__AIM OF THE EXERCISE__.
Rewrite the material below, replacing "chart" with "graph" and keeping everything else the same. Leave out the pictures.

__RECORDED INFORMATION__.

*** Block opens ***

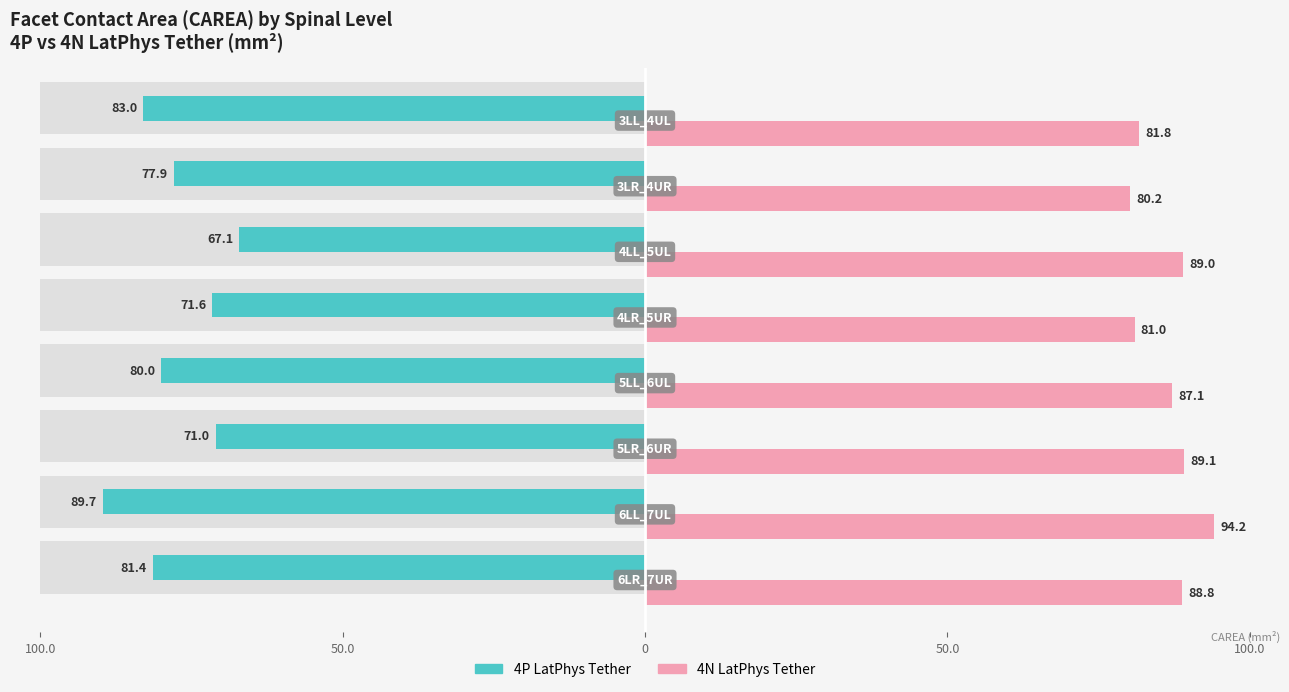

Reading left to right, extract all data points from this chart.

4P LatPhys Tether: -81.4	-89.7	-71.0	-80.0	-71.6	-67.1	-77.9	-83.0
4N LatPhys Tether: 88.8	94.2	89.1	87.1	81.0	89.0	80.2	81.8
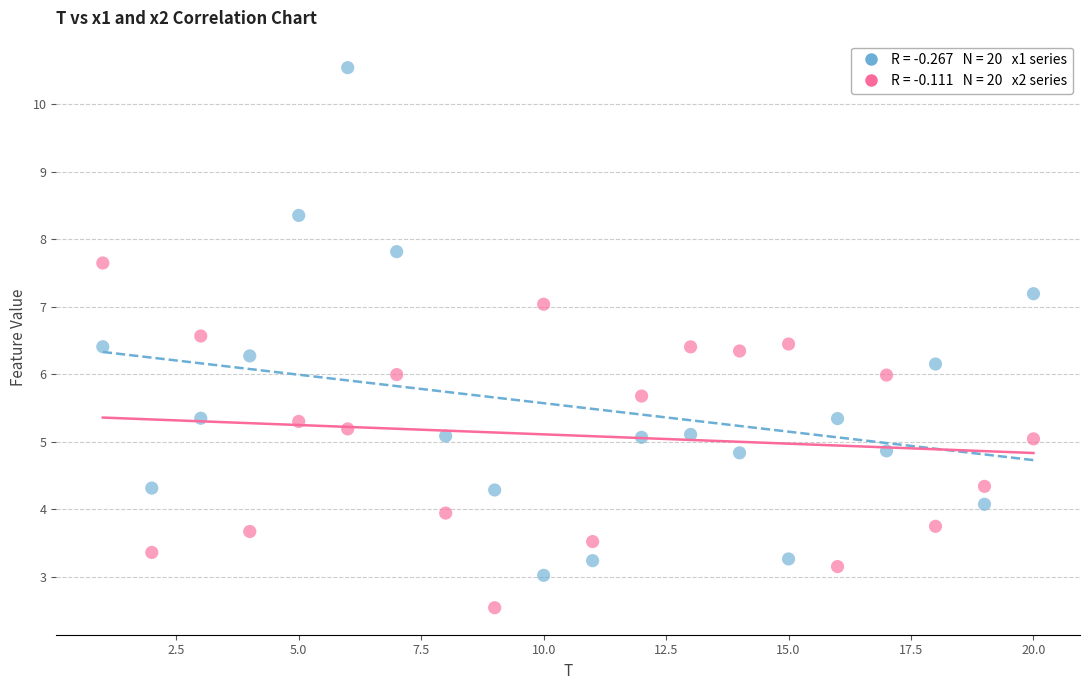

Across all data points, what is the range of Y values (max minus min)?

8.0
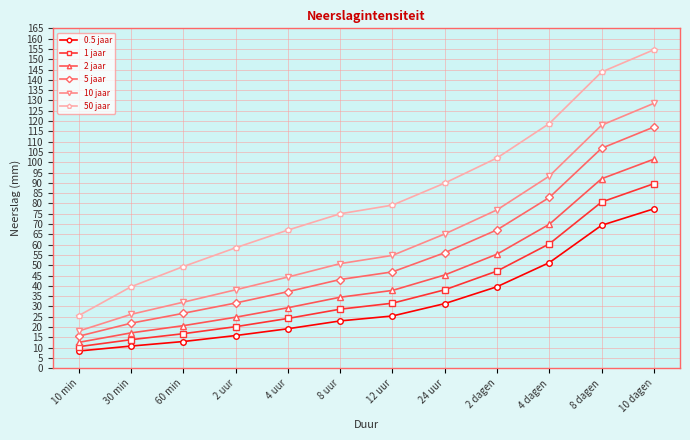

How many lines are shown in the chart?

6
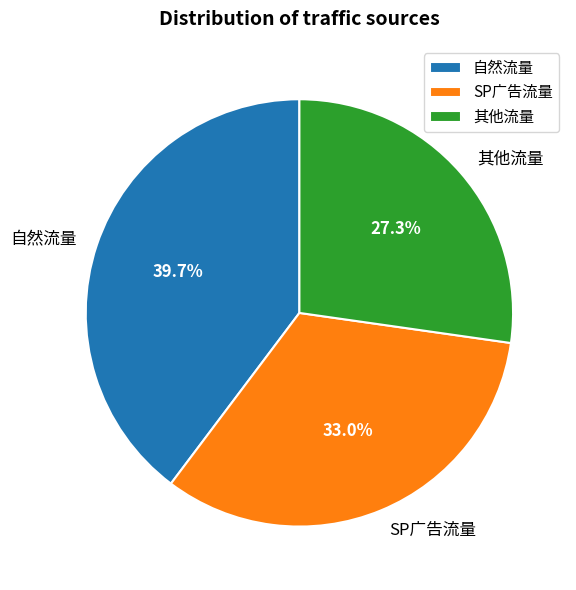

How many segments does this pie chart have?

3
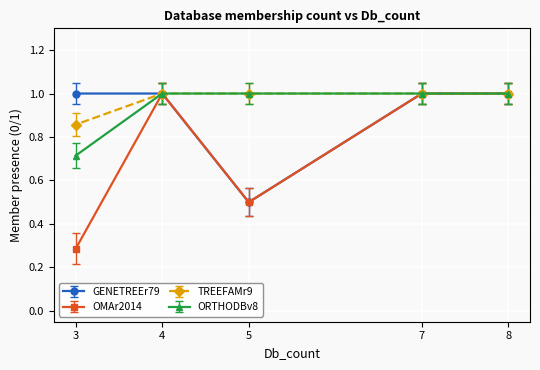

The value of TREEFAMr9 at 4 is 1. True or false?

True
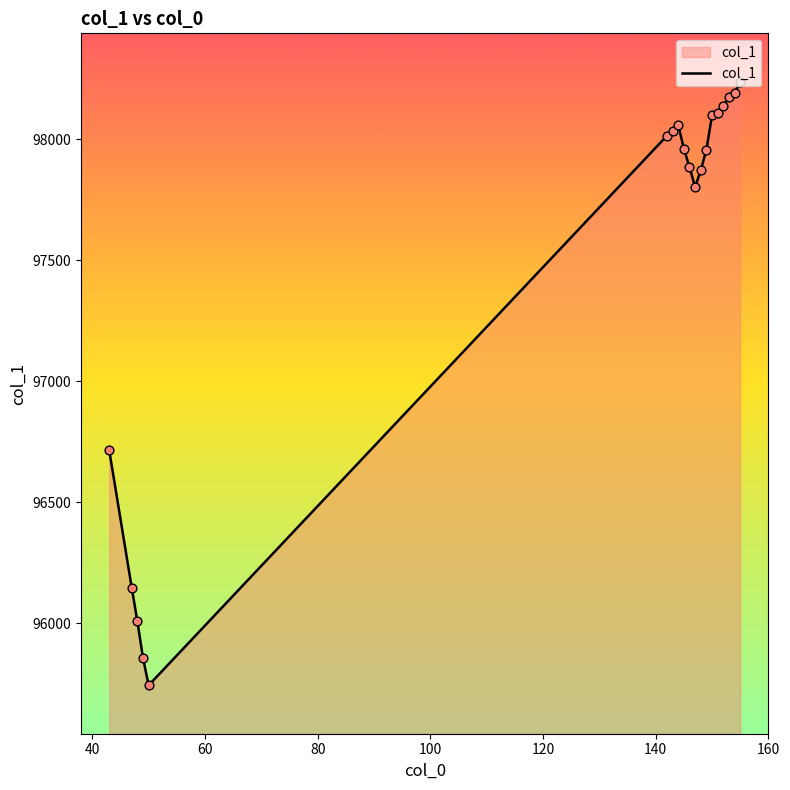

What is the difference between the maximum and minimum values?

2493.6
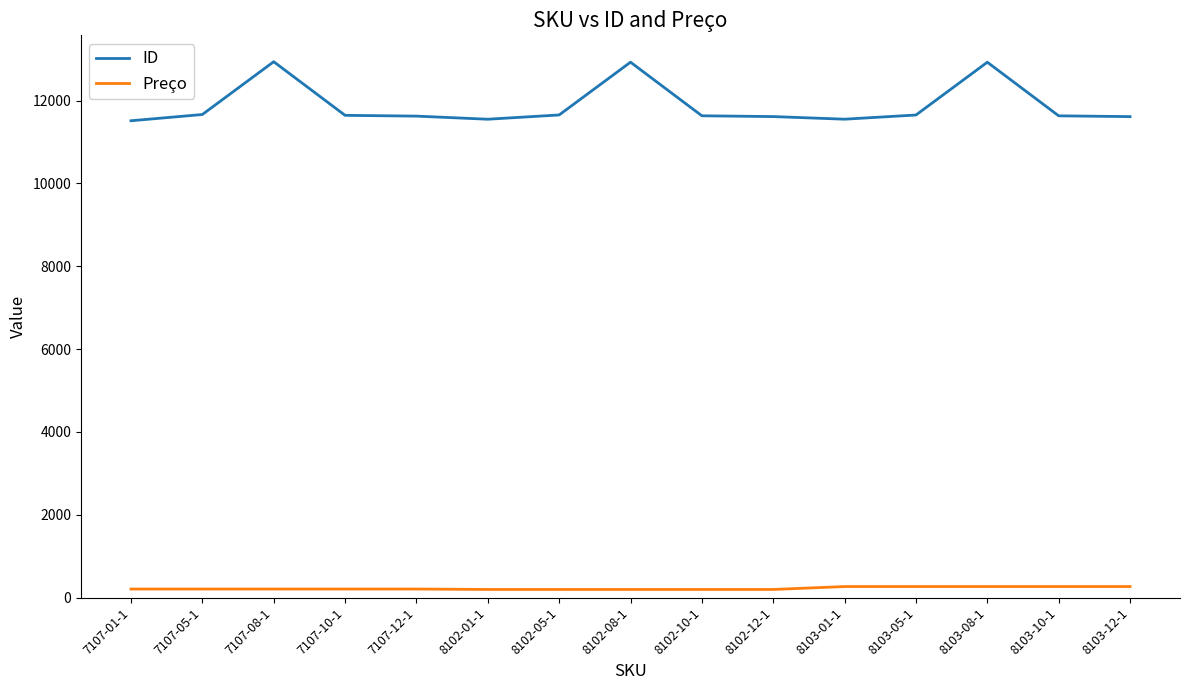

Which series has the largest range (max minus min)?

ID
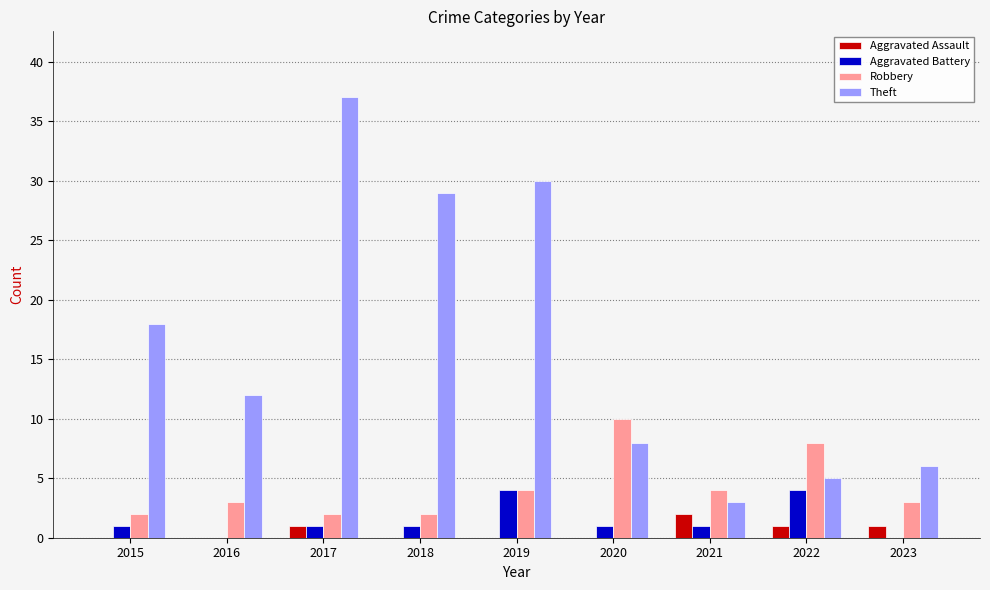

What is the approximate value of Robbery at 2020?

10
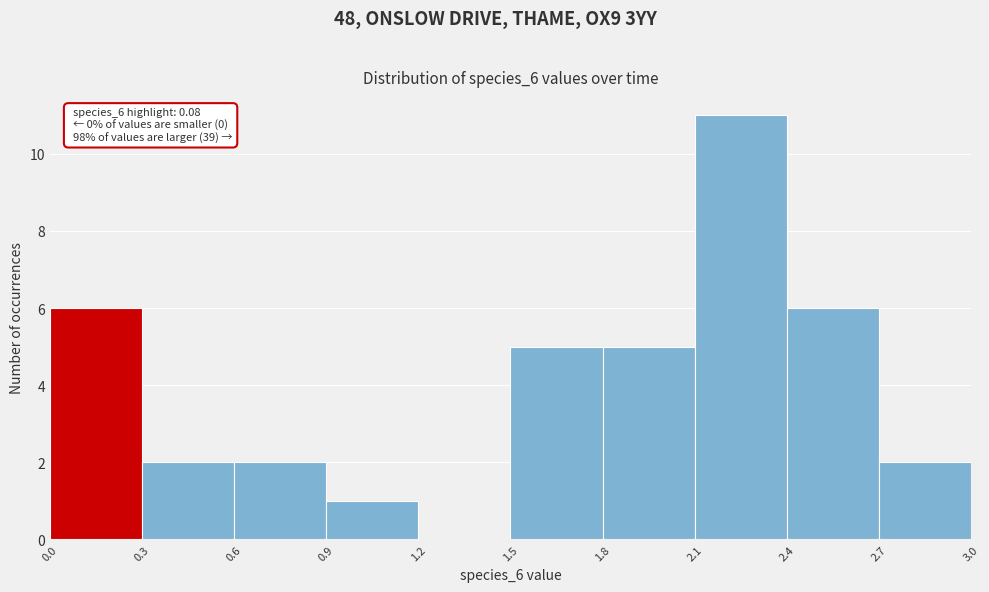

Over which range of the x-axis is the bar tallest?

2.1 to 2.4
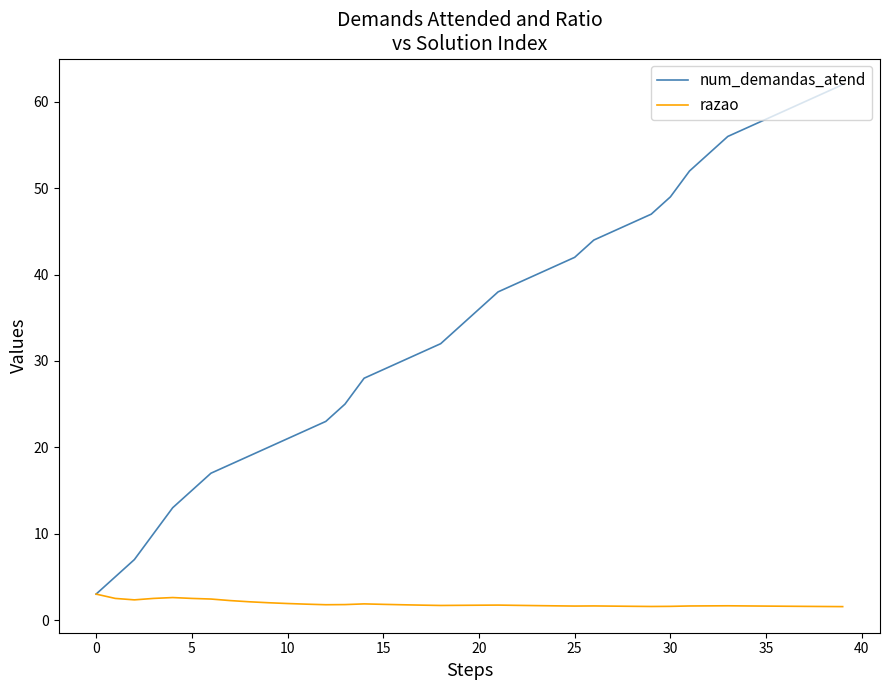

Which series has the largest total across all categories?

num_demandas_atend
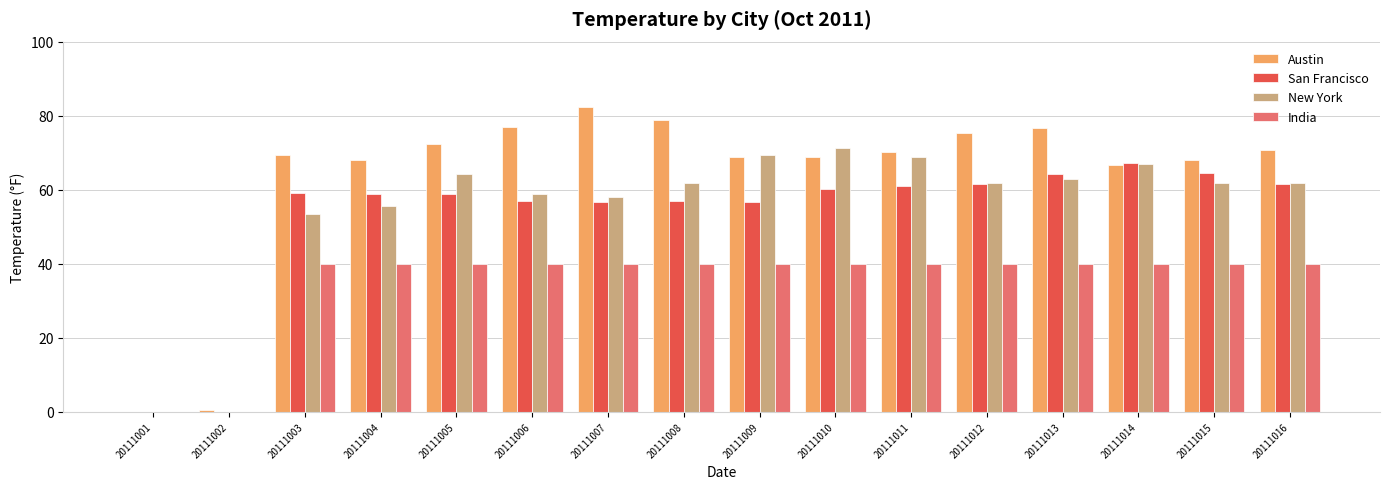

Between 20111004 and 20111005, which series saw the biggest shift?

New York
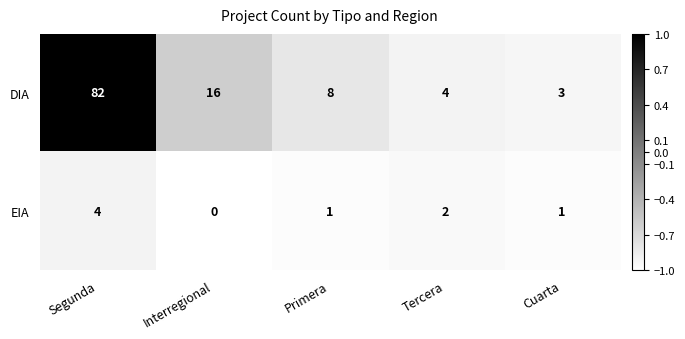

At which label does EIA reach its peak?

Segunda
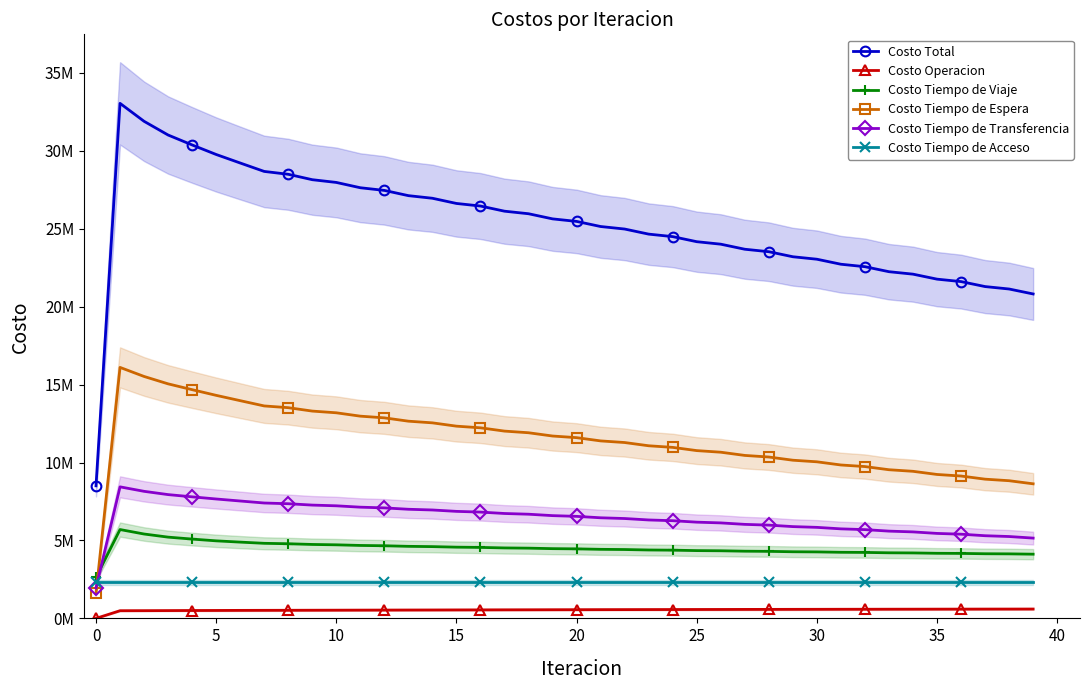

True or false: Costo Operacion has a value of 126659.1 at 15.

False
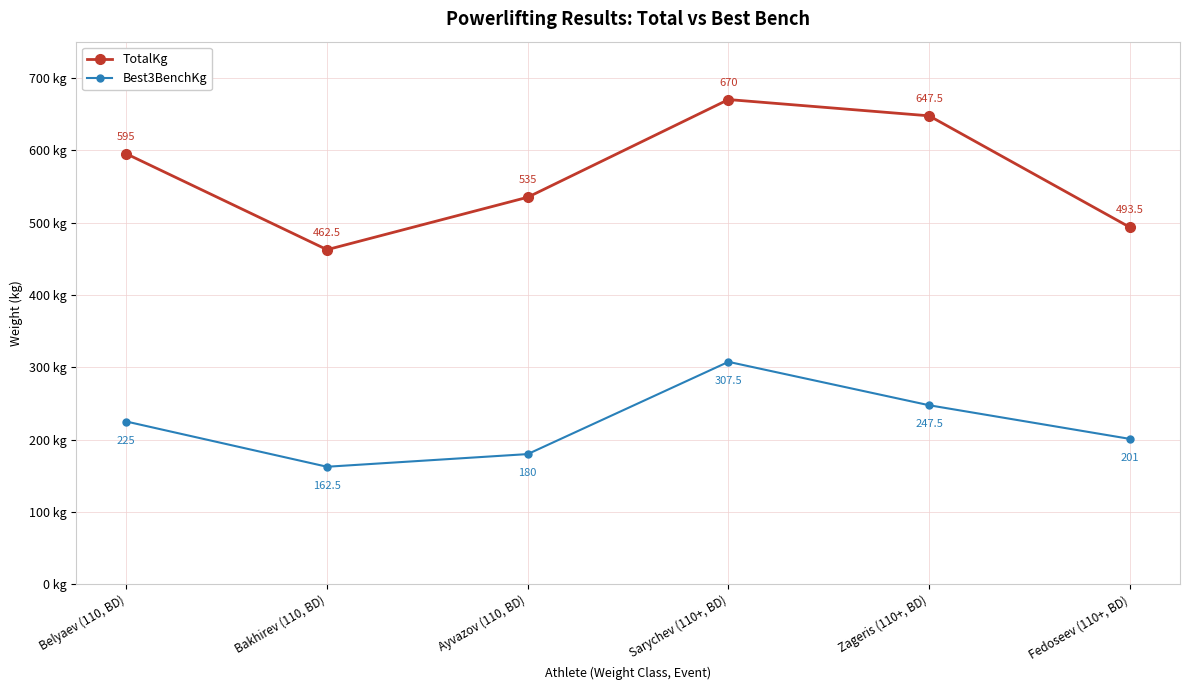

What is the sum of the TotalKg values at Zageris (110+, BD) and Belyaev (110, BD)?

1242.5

*** Block closes ***

__ANSWER__.
Reading left to right, extract all data points from this graph.

4P LatPhys Tether: -81.4	-89.7	-71.0	-80.0	-71.6	-67.1	-77.9	-83.0
4N LatPhys Tether: 88.8	94.2	89.1	87.1	81.0	89.0	80.2	81.8

Across all data points, what is the range of Y values (max minus min)?

8.0

How many lines are shown in the graph?

6

How many segments does this pie graph have?

3

The value of TREEFAMr9 at 4 is 1. True or false?

True

What is the difference between the maximum and minimum values?

2493.6

Which series has the largest range (max minus min)?

ID

What is the approximate value of Robbery at 2020?

10

Over which range of the x-axis is the bar tallest?

2.1 to 2.4

Which series has the largest total across all categories?

num_demandas_atend

Between 20111004 and 20111005, which series saw the biggest shift?

New York

At which label does EIA reach its peak?

Segunda

True or false: Costo Operacion has a value of 126659.1 at 15.

False

What is the sum of the TotalKg values at Zageris (110+, BD) and Belyaev (110, BD)?

1242.5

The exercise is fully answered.